August 21, 2017 “It’s not perfect.”
We’ve lived in Freedom (our Airstream) as our home for nine weeks now. We’ve been residents at two RV Parks so far.
There are pros and cons … at both.
- The first park had a state of the art laundry facility…the second, not so much. (No, we don’t have a washer and dryer in Freedom!)
- The first park had a lake and a big dog park. The second doesn’t have a lake and the dog park is about 15’ by 30’. Rowdy is not impressed.
- The second park has a giant ice machine; this was not an amenity at the first park. (No, we don’t have an ice maker in Freedom; yes, we do have a small freezer!)
- The second park has the cutest – and wonderfully delicious – Food Truck park, right next door! The first park had zero good choices for formal or informal dining within 15 miles.
As you can imagine, there are pros and cons to living in an Airstream – compared to a “real” house.
- Our house had a giant bath tub; I had an every night habit of bubble baths. Freedom has a very functional, very small shower.
- In our home, we had a television package that supplied us with every Astros game of the season. There’s not a television package available for our travels that feeds us our daily Astros’ fix. We got real excited a few days ago when we could watch the game on FaceBook live.
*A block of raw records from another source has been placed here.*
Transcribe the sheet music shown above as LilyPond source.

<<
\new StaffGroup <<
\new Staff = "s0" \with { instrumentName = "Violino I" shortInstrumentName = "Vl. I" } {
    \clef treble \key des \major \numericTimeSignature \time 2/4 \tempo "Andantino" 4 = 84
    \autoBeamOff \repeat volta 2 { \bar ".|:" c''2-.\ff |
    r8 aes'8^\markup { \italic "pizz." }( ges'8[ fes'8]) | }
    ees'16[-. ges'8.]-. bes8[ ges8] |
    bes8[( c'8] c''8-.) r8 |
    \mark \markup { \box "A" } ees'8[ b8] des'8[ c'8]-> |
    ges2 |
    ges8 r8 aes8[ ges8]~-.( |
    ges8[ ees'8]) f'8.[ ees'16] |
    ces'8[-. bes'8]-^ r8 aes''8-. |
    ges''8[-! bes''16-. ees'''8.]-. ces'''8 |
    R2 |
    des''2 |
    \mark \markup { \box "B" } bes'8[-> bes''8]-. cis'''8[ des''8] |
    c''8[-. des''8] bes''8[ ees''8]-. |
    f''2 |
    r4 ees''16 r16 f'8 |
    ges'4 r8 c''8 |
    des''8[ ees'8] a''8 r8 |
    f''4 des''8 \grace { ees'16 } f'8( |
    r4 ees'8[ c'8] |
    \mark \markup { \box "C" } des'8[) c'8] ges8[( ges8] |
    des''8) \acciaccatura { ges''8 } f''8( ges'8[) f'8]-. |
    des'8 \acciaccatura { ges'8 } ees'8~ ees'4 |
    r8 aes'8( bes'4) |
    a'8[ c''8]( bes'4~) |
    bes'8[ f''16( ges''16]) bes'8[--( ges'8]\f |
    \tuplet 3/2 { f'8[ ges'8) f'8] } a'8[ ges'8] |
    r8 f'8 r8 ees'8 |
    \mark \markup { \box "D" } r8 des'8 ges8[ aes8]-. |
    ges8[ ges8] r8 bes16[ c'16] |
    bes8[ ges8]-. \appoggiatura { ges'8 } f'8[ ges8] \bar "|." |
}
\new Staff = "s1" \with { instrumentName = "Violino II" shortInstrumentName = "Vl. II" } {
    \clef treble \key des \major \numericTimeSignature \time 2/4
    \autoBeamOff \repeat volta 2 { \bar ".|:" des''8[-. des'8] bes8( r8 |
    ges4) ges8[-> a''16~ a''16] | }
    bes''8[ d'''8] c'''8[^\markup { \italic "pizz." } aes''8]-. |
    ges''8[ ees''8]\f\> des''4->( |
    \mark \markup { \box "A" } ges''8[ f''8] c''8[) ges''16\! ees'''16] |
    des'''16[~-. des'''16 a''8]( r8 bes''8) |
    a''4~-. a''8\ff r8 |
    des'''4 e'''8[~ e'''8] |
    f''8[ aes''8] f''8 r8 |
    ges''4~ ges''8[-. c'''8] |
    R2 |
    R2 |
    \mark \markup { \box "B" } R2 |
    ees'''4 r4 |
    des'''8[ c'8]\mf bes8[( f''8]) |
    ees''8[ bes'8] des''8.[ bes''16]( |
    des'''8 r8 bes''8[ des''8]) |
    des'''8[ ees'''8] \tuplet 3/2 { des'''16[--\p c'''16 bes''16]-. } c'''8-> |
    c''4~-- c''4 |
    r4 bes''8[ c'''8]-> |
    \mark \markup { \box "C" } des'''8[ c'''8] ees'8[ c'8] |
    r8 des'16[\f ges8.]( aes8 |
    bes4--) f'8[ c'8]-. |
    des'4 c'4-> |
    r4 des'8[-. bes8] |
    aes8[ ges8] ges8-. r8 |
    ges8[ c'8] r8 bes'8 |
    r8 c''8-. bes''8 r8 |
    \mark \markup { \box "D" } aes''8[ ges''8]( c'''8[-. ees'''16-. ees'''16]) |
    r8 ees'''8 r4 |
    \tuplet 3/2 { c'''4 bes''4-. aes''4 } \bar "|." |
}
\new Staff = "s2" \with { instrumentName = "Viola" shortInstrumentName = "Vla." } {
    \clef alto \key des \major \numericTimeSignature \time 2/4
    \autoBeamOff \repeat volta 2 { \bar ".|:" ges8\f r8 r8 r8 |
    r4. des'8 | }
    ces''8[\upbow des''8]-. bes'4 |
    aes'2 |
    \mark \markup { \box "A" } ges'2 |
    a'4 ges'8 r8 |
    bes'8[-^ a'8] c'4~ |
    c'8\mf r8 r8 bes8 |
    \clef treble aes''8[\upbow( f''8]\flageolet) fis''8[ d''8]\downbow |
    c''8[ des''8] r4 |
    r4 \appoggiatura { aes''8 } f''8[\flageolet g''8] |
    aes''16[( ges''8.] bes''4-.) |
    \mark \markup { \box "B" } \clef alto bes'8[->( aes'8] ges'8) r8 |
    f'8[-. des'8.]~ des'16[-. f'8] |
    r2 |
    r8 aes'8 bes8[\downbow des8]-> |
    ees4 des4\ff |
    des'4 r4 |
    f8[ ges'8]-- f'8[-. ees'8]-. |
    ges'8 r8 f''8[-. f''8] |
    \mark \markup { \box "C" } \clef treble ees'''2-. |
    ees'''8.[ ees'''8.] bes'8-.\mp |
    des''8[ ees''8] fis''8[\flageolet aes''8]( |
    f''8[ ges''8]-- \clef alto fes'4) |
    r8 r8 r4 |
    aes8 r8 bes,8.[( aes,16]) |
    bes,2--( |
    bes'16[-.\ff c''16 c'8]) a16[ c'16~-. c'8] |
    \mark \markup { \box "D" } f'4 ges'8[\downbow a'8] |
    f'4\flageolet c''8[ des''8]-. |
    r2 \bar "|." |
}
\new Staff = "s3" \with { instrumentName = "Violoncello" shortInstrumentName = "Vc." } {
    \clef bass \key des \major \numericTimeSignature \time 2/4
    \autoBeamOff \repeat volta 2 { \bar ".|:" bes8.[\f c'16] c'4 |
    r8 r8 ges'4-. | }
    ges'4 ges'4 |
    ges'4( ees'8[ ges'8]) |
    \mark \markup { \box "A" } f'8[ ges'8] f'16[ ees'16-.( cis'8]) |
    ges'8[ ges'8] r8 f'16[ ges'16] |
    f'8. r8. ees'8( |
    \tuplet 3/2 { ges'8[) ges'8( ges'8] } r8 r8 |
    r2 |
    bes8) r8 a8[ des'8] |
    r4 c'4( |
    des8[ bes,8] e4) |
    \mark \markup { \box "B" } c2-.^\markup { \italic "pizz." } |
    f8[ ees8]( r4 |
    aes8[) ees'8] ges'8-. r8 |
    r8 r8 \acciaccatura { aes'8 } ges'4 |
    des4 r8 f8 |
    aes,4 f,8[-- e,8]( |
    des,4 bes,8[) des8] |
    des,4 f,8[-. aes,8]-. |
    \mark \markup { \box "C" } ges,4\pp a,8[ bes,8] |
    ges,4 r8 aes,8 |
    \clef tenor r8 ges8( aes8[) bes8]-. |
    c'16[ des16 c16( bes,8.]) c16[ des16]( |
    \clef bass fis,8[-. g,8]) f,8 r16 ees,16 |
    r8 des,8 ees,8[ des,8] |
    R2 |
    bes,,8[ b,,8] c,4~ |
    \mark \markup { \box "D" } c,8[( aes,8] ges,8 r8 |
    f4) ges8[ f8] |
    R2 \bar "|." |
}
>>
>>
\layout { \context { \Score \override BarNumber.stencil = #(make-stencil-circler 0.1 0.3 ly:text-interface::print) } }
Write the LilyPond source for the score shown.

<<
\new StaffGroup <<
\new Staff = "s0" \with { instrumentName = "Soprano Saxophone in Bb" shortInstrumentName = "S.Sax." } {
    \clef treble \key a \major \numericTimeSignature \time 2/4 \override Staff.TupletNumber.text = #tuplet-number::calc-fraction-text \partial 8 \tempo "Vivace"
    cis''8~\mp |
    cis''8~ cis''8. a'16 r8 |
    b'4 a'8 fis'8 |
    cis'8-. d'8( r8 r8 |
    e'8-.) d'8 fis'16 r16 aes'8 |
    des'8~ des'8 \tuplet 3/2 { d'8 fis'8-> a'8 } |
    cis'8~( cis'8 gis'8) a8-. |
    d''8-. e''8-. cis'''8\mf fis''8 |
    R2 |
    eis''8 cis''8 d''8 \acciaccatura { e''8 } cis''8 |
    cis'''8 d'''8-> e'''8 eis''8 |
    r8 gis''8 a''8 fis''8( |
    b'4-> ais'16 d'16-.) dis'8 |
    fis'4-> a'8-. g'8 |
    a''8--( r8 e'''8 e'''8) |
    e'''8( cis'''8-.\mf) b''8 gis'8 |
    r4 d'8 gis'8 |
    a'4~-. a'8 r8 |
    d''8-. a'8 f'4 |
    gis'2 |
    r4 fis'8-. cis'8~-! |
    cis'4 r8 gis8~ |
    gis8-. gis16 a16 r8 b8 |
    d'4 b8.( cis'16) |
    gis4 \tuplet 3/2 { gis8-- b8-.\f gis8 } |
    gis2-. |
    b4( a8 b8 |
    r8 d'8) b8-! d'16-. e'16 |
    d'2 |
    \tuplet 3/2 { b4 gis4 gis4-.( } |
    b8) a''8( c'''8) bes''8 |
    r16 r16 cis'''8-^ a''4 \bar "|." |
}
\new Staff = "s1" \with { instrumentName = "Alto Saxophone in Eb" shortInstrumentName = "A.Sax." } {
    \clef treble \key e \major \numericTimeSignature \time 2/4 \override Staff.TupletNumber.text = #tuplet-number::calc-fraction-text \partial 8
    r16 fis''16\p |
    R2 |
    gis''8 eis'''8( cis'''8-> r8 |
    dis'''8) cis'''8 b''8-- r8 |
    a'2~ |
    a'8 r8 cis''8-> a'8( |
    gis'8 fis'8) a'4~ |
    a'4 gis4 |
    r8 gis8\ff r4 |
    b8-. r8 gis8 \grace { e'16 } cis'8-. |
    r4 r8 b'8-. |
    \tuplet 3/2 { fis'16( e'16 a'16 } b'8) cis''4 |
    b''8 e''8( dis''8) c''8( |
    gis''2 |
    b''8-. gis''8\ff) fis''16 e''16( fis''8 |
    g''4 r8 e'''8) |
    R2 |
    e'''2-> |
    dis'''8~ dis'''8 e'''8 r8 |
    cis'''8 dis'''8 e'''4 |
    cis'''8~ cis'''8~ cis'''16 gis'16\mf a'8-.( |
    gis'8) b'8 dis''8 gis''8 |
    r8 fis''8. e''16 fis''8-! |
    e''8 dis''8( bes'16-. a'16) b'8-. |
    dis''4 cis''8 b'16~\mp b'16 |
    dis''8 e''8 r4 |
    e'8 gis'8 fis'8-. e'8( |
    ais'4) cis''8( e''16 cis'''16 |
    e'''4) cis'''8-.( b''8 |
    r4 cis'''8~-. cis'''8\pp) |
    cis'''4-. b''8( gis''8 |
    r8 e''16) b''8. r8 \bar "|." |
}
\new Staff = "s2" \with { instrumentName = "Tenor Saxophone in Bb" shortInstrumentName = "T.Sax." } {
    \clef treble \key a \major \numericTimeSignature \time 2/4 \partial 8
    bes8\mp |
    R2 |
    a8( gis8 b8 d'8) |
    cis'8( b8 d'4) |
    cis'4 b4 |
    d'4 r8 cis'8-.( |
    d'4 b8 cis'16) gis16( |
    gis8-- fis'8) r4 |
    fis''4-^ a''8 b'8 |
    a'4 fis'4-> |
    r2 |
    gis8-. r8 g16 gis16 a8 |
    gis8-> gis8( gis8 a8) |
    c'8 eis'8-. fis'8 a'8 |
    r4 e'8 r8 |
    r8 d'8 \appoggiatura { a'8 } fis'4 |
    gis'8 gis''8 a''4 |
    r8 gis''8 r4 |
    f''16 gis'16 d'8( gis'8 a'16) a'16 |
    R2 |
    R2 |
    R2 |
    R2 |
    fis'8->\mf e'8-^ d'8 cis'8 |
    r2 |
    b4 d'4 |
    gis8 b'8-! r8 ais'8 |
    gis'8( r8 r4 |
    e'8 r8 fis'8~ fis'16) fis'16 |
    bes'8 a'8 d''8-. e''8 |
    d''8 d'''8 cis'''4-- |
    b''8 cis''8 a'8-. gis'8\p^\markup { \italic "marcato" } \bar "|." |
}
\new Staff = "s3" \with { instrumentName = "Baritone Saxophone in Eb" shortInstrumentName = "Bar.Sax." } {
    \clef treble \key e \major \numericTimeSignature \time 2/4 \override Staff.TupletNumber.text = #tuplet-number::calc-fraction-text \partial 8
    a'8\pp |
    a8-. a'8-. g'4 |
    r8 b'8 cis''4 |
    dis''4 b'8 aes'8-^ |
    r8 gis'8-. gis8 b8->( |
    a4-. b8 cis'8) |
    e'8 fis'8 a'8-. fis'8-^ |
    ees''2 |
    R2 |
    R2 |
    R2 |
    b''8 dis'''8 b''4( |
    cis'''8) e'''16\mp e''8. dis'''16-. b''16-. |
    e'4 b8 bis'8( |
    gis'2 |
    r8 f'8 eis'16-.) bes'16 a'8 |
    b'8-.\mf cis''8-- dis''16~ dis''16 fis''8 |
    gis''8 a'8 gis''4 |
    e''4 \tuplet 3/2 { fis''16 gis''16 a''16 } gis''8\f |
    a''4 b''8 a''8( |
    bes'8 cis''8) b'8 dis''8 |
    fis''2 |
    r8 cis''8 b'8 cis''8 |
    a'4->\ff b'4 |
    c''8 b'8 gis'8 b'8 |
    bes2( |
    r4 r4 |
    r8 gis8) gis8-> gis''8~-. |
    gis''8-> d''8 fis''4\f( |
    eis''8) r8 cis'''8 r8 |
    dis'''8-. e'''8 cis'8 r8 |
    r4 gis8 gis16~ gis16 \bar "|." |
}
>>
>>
- Decorative pillows are a necessity for me; Freedom’s interior is dressed in fine style! That means every night we get to move eight pillows from the bedroom to the couch, and every morning we get to move eight pillows from the couch to the bedroom. Freedom doesn’t have the bedroom square footage that our home offered!
It’s been less than ten weeks, but Doug and I are experiencing a new kind of freedom – different than just what we expected from a home on wheels.
This unexpected freedom is this: It’s ok that everything’s not ok.
We treasure deeply our time together, our purpose, the beauty of our surroundings, and the simple new rhythm of our daily routines.
We hold loosely the inconveniences that are the “cons” of the current RV park – or of our current tiny home.
We talked about this idea the other night…that it almost feels like an “aliens journeying through a foreign land” kind of thing. We weren’t expecting this kind of peace.
When we were home-owners, the “cons” of our home or our yard or our subdivision seemed like big deals. They were important to “fix” or “renovate.”
There seemed to be a constant undertone of “what needs to be upgraded next?” or “Things will be better when…”
There was always a list of “we need to get…”
Ok, in some ways, these lists are still reality for us. We need to get a camera so I can start recording the online classes; we need a good microphone for the podcasts. (For those of you who love Doug as much as I do…yes, we’re planning a podcast together! Stay tuned!)
The rug at the front door of Freedom will need to get replaced frequently because we wash it … frequently.
We “need” a bigger outdoor rug … to help stop the gravel relocation project we seemed to have started – without intention.
Still, these “needs” don’t rob our peace.
And we’re not living in a pretend “Happily Ever After.”
We have more to do in the next six weeks than seems humanly possible. Our monthly budget meetings are for the purpose of keeping an eye on – not if our expenses are more than our income – but by how much. Living on savings isn’t our long term plan.
And…in unexpected ways…we’re living in Freedom.
It’s ok that everything’s not ok.
What if this peace was a part of “at the table” in our homes? Not every night perhaps; maybe just one intentional night a week.
What if everyone knew? “Tonight is the night it’s ok that everything’s not ok.”
We’ll talk about what needs to be done and fixed and bought and repaired…later.
We’ll talk about conflicts, struggles, and past-due assignments…later.
Tonight…it’s safe for things to not be perfect. We can hold the struggles loosely – so we have the time to deeply treasure being together.
Sharing memories – and making new ones.
Inviting dreams to make an appearance in the conversation.
At the table…one night a week… what if our priority is connecting?
Connecting builds trust – and strength.
Connecting sets the stage for affirmation.
Affirmation builds identity and confidence.
We’ll need trust and strength and confidence to talk later about what needs to be done and repaired, and about conflicts, and struggles, and past-due assignments.
The atmosphere can still be safe – because we’ve sat together a while in our true identity.
“I know you; I know you’re for me.”
“You know me; You know I’m for you.”
“It’s ok that everything’s not ok” – we’ve got each other, and we’ll work on it together.
We have a dream – that we can rebuild our great nation, one conversation at a time.
Parents, if you’d like some ideas about conversation starters…maybe you might lead the way by sharing the answer to one of these:
“I remember when….”
“I used to think that when I grew up…”
“I always loved it when Papaw told the story about….” (for me that would be “the Teeny, Tiny Woman!”)
“I helped a friend at work today….” or “A friend really helped me at work today…”
“You might not know this about me, but my favorite (book, song, meal, hobby, friend…) when I was growing up was…”
A few of you might be bold enough to share your “At the table” stories with us. We’d love for you to leave a comment and let us know that you’re giving this idea of a safe place at the table a try in your family.
Thank you for joining us – together is better – let Freedom ring!